[Transcribed page contents]
○ ○ ○ ○ ○

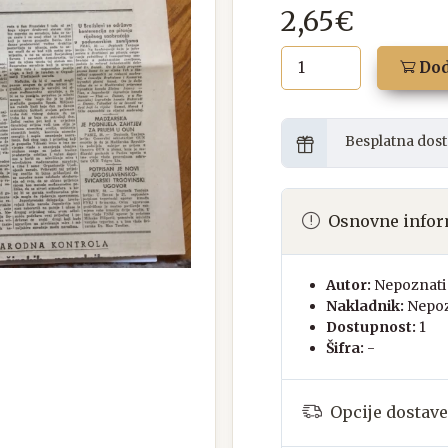
2,65€
Dod
Besplatna dost
Osnovne infor
Autor:
Nepoznati 
Nakladnik:
Nepoz
Dostupnost:
1
Šifra:
-
Opcije dostave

○ ○ ○ ○ ○

• Task statement
Quote every line of text in the records word for word, and leave the pictures out of your answer.

• Answer space
2,65€
Dod
Besplatna dost
Osnovne infor
Autor:
Nepoznati 
Nakladnik:
Nepoz
Dostupnost:
1
Šifra:
-
Opcije dostave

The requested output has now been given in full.